Senator Bernie Sanders, of Vermont, said: “If we surrender to hostage-taking tonight, these guys would be back within a couple of weeks without a shadow of a doubt. What we are dealing with tonight is an extraordinary anti-democratic act.” 


US government shutdown: LIVE UPDATES

1 October, 2013


Tuesday, October 1

GMT 04:05: Majority Leader Harry Reid has announced a Senate recess until 13:30 GMT Tuesday.
GMT 04:00: The House and Senate could not come to a deal to fund federal agencies ahead of the 04:00 GMT deadline, effectively beginning the first shutdown of the US government in 17 years. 

The Office of Management and Budget has ordered federal agencies to "now execute plans for an orderly shutdown due to the absence of appropriations.”
GMT 03:45: House minority leader Nancy Pelosi addressed reporters at a press conference, calling the inability to pass a continuing resolution to fund government the “Tea Party government shutdown.” 

"I'd like to say good evening," said Pelosi, "but it isn't a very good one." 

Earlier on Monday Rep.
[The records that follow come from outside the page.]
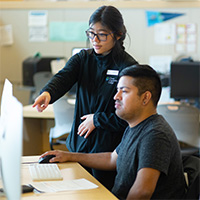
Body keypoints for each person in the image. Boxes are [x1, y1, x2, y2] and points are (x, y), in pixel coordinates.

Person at [40, 65, 186, 199]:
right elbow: (112, 159)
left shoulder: (155, 134)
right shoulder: (134, 126)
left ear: (145, 97)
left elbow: (143, 191)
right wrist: (69, 156)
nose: (116, 97)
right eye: (117, 90)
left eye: (124, 91)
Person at [33, 5, 138, 190]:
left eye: (102, 34)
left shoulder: (128, 68)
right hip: (78, 147)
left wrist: (97, 120)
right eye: (91, 33)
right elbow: (63, 77)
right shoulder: (83, 58)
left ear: (119, 34)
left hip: (108, 153)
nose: (95, 40)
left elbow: (131, 117)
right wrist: (47, 93)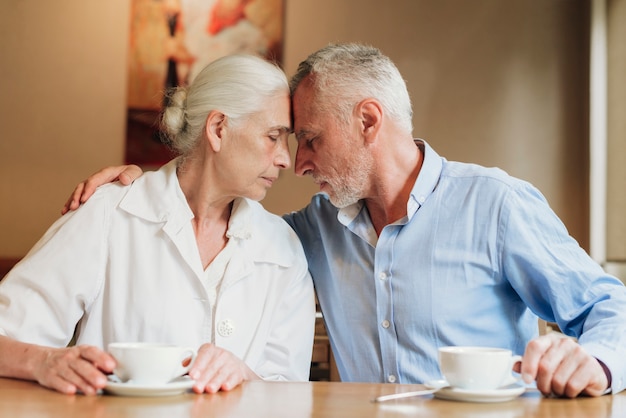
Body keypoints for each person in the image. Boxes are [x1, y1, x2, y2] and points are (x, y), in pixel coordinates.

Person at [62, 43, 626, 398]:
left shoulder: (495, 206)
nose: (297, 162)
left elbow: (611, 307)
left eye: (309, 139)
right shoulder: (312, 227)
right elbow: (223, 212)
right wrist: (150, 181)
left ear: (368, 121)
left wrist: (595, 362)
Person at [0, 54, 315, 396]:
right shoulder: (108, 213)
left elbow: (291, 394)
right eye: (273, 136)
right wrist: (45, 362)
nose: (286, 158)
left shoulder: (283, 248)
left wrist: (244, 374)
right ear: (218, 129)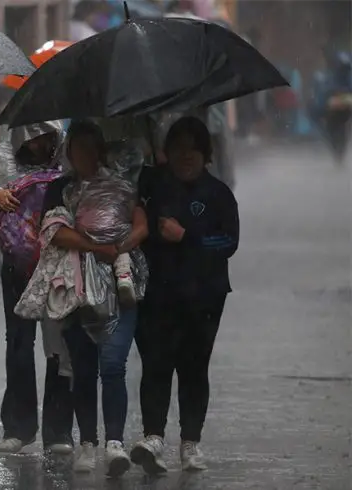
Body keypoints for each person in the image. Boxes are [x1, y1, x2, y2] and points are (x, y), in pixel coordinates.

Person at [38, 120, 148, 475]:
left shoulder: (122, 184)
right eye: (77, 148)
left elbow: (139, 222)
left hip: (121, 282)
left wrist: (120, 246)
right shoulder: (60, 190)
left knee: (113, 364)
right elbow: (53, 232)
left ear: (100, 150)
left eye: (90, 147)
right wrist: (93, 246)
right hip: (76, 286)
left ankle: (114, 441)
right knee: (83, 368)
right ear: (69, 153)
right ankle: (88, 442)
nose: (83, 155)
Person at [130, 116, 239, 474]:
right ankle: (153, 436)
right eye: (178, 148)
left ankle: (191, 441)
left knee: (194, 367)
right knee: (157, 364)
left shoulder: (219, 194)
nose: (186, 155)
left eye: (193, 148)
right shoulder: (154, 186)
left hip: (205, 297)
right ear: (167, 151)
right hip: (158, 294)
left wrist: (187, 236)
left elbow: (229, 243)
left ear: (205, 153)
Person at [0, 121, 75, 455]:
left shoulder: (66, 154)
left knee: (59, 345)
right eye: (35, 139)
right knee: (19, 343)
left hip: (58, 262)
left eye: (47, 137)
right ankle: (18, 427)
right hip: (18, 263)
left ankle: (59, 430)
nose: (42, 144)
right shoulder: (5, 154)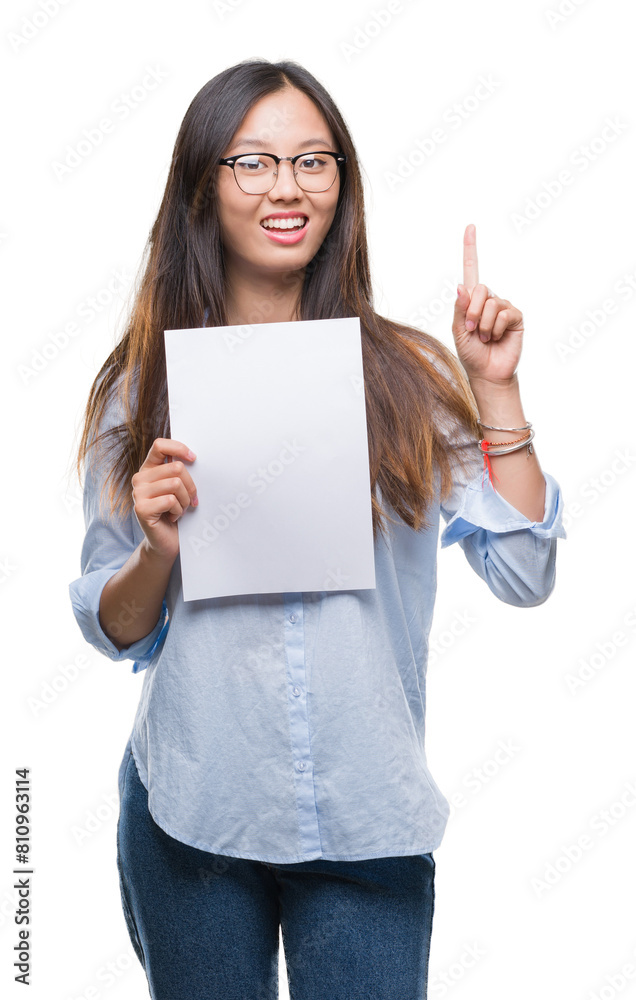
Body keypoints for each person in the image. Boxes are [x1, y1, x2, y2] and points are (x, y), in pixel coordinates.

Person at [68, 58, 567, 1000]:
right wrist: (155, 550)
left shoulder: (406, 377)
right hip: (195, 807)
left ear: (343, 183)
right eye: (251, 163)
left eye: (314, 160)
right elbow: (110, 623)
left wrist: (494, 388)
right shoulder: (143, 387)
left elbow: (526, 569)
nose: (287, 187)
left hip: (364, 813)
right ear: (201, 185)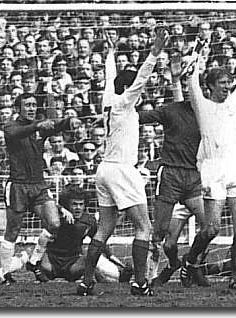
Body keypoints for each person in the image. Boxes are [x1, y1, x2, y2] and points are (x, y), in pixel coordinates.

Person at [77, 28, 167, 297]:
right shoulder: (125, 103)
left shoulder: (110, 99)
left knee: (105, 227)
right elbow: (139, 80)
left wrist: (111, 53)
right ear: (128, 89)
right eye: (135, 91)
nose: (140, 95)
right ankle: (140, 282)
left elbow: (109, 78)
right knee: (143, 227)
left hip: (104, 169)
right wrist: (154, 53)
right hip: (121, 169)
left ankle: (86, 281)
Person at [138, 50, 213, 287]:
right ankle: (156, 273)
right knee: (160, 233)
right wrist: (119, 108)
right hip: (170, 174)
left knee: (210, 227)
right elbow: (140, 117)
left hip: (194, 177)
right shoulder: (171, 110)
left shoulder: (208, 115)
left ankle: (192, 264)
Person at [187, 33, 236, 289]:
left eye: (229, 82)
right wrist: (199, 49)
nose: (228, 86)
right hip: (213, 169)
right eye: (223, 82)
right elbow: (191, 77)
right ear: (211, 86)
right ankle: (191, 262)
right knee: (212, 228)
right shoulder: (202, 106)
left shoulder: (234, 103)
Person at [0, 92, 79, 285]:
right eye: (27, 105)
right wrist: (37, 125)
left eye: (34, 105)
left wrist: (70, 122)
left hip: (39, 185)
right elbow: (15, 134)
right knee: (13, 230)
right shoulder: (12, 126)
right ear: (18, 108)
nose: (32, 108)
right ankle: (5, 273)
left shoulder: (40, 127)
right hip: (17, 185)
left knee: (54, 224)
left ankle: (33, 261)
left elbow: (56, 125)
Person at [0, 187, 133, 284]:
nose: (77, 207)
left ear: (85, 205)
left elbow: (101, 245)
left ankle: (119, 276)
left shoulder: (89, 221)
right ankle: (0, 274)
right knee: (27, 252)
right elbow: (37, 205)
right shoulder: (56, 217)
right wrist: (60, 208)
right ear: (67, 204)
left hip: (73, 265)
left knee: (92, 255)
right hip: (50, 263)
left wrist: (117, 262)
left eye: (80, 204)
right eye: (74, 204)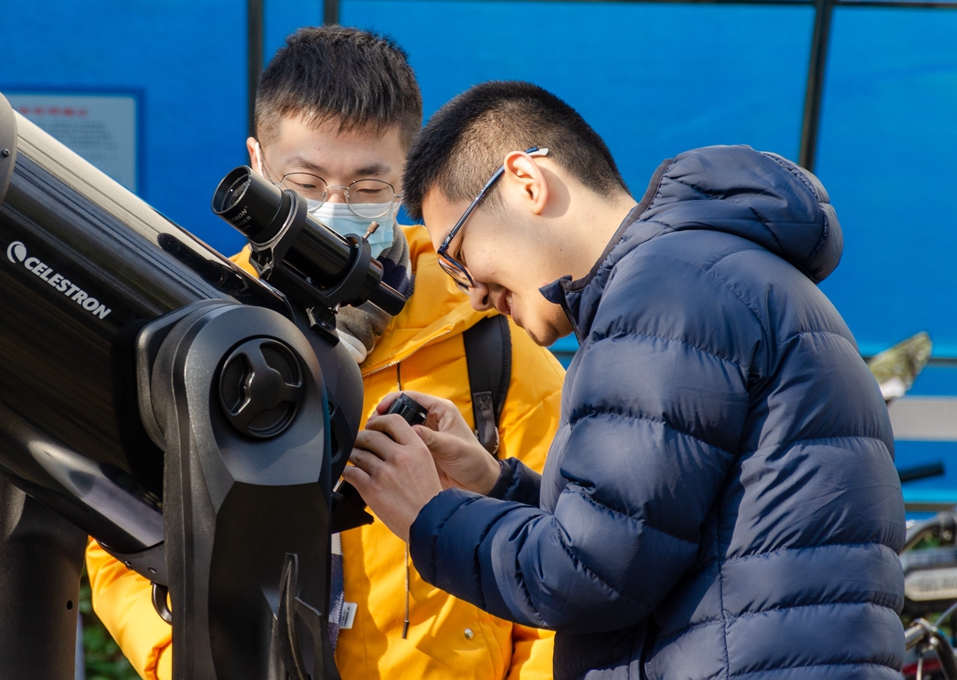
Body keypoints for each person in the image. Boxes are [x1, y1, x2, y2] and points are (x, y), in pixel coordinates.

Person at [343, 81, 906, 680]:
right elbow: (656, 536)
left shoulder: (660, 295)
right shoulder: (705, 273)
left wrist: (428, 515)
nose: (473, 293)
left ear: (526, 183)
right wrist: (494, 484)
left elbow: (588, 575)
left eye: (456, 254)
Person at [85, 30, 567, 679]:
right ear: (256, 164)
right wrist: (187, 661)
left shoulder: (491, 341)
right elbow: (117, 536)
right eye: (305, 181)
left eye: (369, 185)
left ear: (411, 174)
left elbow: (562, 565)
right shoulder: (192, 332)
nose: (334, 211)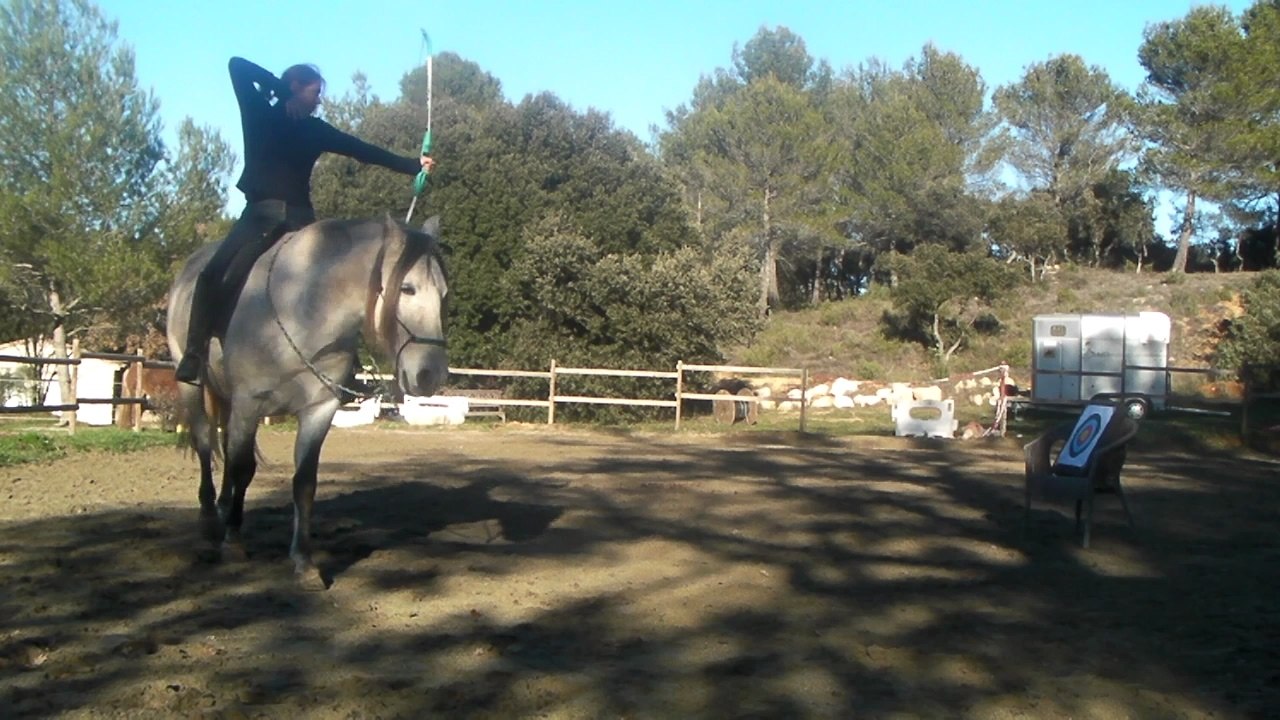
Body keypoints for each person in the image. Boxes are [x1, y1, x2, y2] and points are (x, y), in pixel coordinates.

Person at [175, 57, 434, 384]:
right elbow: (235, 65)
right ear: (295, 87)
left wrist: (414, 165)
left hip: (301, 220)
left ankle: (346, 364)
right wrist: (283, 91)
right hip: (260, 215)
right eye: (314, 92)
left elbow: (361, 149)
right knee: (213, 274)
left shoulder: (314, 129)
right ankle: (195, 353)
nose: (319, 100)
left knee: (338, 281)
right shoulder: (259, 111)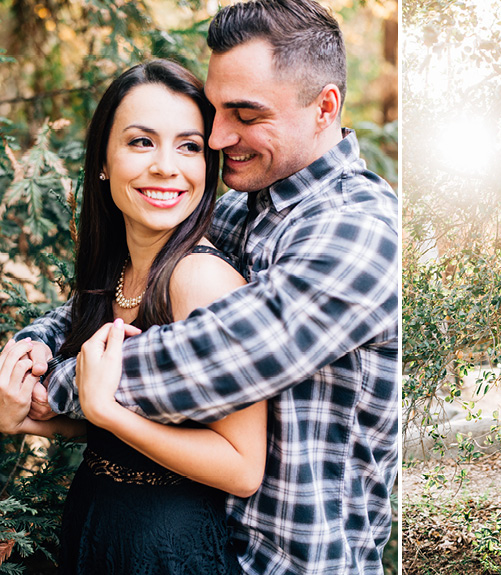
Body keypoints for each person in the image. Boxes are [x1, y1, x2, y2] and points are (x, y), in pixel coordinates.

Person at [1, 1, 399, 574]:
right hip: (210, 545)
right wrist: (32, 347)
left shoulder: (359, 230)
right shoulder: (238, 211)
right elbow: (110, 297)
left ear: (325, 107)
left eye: (243, 113)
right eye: (214, 111)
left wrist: (49, 390)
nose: (216, 137)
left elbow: (212, 354)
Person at [1, 59, 268, 573]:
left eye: (189, 146)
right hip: (97, 524)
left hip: (169, 547)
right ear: (103, 158)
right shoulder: (118, 270)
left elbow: (242, 466)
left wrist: (107, 412)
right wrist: (32, 417)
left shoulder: (201, 281)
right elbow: (129, 424)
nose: (167, 166)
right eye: (142, 142)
Pelosi had offered a “compromise” with Republican Speaker John Boehner to secure the needed Democrat votes to pass a bill that set spending at sequestration levels, a proposition opposed by many in her caucus, including Minority Whip Steny Hoyer (D-Md.).
GMT 03:03: Senator Reid called a Republican House plan to call for a conference “subterfuge” and refused such a motion until the GOP presented a “clean” continuing resolution, meaning a bill to fund government without any modifications calling for changes to Obamacare. 

According to The Hill, a conference committee would allow “members of both chambers to meet face to face to decide how to move forward on a spending bill, instead of the ‘ping-pong’ back and forth that has taken several days and yielded nothing.”
GMT 02:49: Senior Republican John McCain indicated that House Republicans should present a clean bill to continue funding government, telling reporters that "Republicans will be perceived as blocking and as shutting down the government."
"We can't win," McCain said to press ahead of a likely government shutdown. A clean continuing resolution to fund government "will happen sooner or later" added McCain.
GMT 02:40: The Washington Post reports House Republicans will not attempt to pass any more bills to fund federal agencies ahead of the 04:00 GMT deadline, marking the first government shutdown since 1996.
GMT 02:20: President Obama signed legislation on Monday evening to ensure that military personnel would continue to receive pay during a government shutdown. 
GMT 02:05: The House was thought to be working on a fourth CR to present to the Senate prior to the midnight shutdown deadline.
GMT 01:41: The US Senate has voted down the House Continuing Resolution that proposed to keep the government open while delaying the Affordable Care Act’s individual mandate implementation, along with eliminating health insurance subsidies for Congress members and their members of staff.
The House passed the CR earlier Monday evening by a vote of 228-201 demanding a one-year delay in the health care law’s mandate that individuals buy health insurance. The Senate rejected that House motion by 54-46 votes
The continuing resolution -- defeated just hours before the midnight deadline to pass a short-term budget bill -- also denied the law’s federal subsidies to members of Congress, Capitol Hill staff, executive branch appointees, White House staff, the president and the vice president, who have to enter the law’s insurance exchanges instead.